■ **PASSAGE TO READ**:
------

An intra predictor 102 may include an Adaptive Intra Smoothing (AIS) filter, a reference pixel interpolator and a DC filter. An AIS filter is a filter that performs filtering on the reference pixel of a current block, and may adaptively determine whether to apply a filter depending on a prediction mode in a current prediction unit. When the prediction mode of a current block is a mode that does not perform AIS filtering, an AIS filter may not be applied.
The reference pixel interpolator of an intra predictor 102 may interpolate a reference pixel to generate a reference pixel at a fractional unit position when an intra prediction mode in a prediction unit is a prediction unit that performs intra prediction based on a pixel value interpolating a reference pixel. When a prediction mode in a current prediction unit is a prediction mode that generates a prediction block without interpolating a reference pixel, a reference pixel may not be interpolated. A DC filter may generate a prediction block through filtering when the prediction mode of a current block is a DC mode.
An inter predictor 103 generates a prediction block by using motion information and a pre-reconstructed reference image stored in a memory 112. Motion information may include, for example, a motion vector, a reference picture index, a list 1 prediction flag, a list 0 prediction flag, etc.
A residual block including residual value information, which is a difference value between a prediction unit generated in predictors 102 and 103 and an original block in a prediction unit, may be generated. A generated residual block may be input to a transformer 130 and transformed.

------

■ **ASSIGNMENT A**:
From the passage on video prediction, copy the stretch from "An intra predictor 102 may include" through "not be applied.".
■ **ASSIGNMENT B**:
Translate this sentence from the passage on video prediction into Spanish: "A DC filter may generate a prediction block through filtering when the prediction mode of a current block is a DC mode."
■ **ASSIGNMENT C**:
Using the passage on video prediction, answer these questions:
(i) What three components may intra predictor 102 include?
(ii) Where is the pre-reconstructed reference image used by inter predictor 103 stored?
(iii) To which component may a generated residual block be input?

------

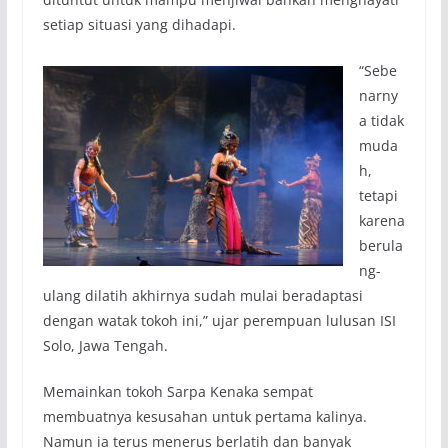
setiap situasi yang dihadapi.
“Sebe
narny
a tidak
muda
h,
tetapi
karena
berula
ng-
ulang dilatih akhirnya sudah mulai beradaptasi
dengan watak tokoh ini,” ujar perempuan lulusan ISI
Solo, Jawa Tengah.
Memainkan tokoh Sarpa Kenaka sempat
membuatnya kesusahan untuk pertama kalinya.
Namun ia terus menerus berlatih dan banyak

------

■ **RESPONSE A**:
An intra predictor 102 may include an Adaptive Intra Smoothing (AIS) filter, a reference pixel interpolator and a DC filter. An AIS filter is a filter that performs filtering on the reference pixel of a current block, and may adaptively determine whether to apply a filter depending on a prediction mode in a current prediction unit. When the prediction mode of a current block is a mode that does not perform AIS filtering, an AIS filter may not be applied.

■ **RESPONSE B**:
Un filtro DC puede generar un bloque de predicción mediante filtrado cuando el modo de predicción de un bloque actual es un modo DC.

■ **RESPONSE C**:
(i) An Adaptive Intra Smoothing (AIS) filter, a reference pixel interpolator and a DC filter
(ii) In memory 112
(iii) Transformer 130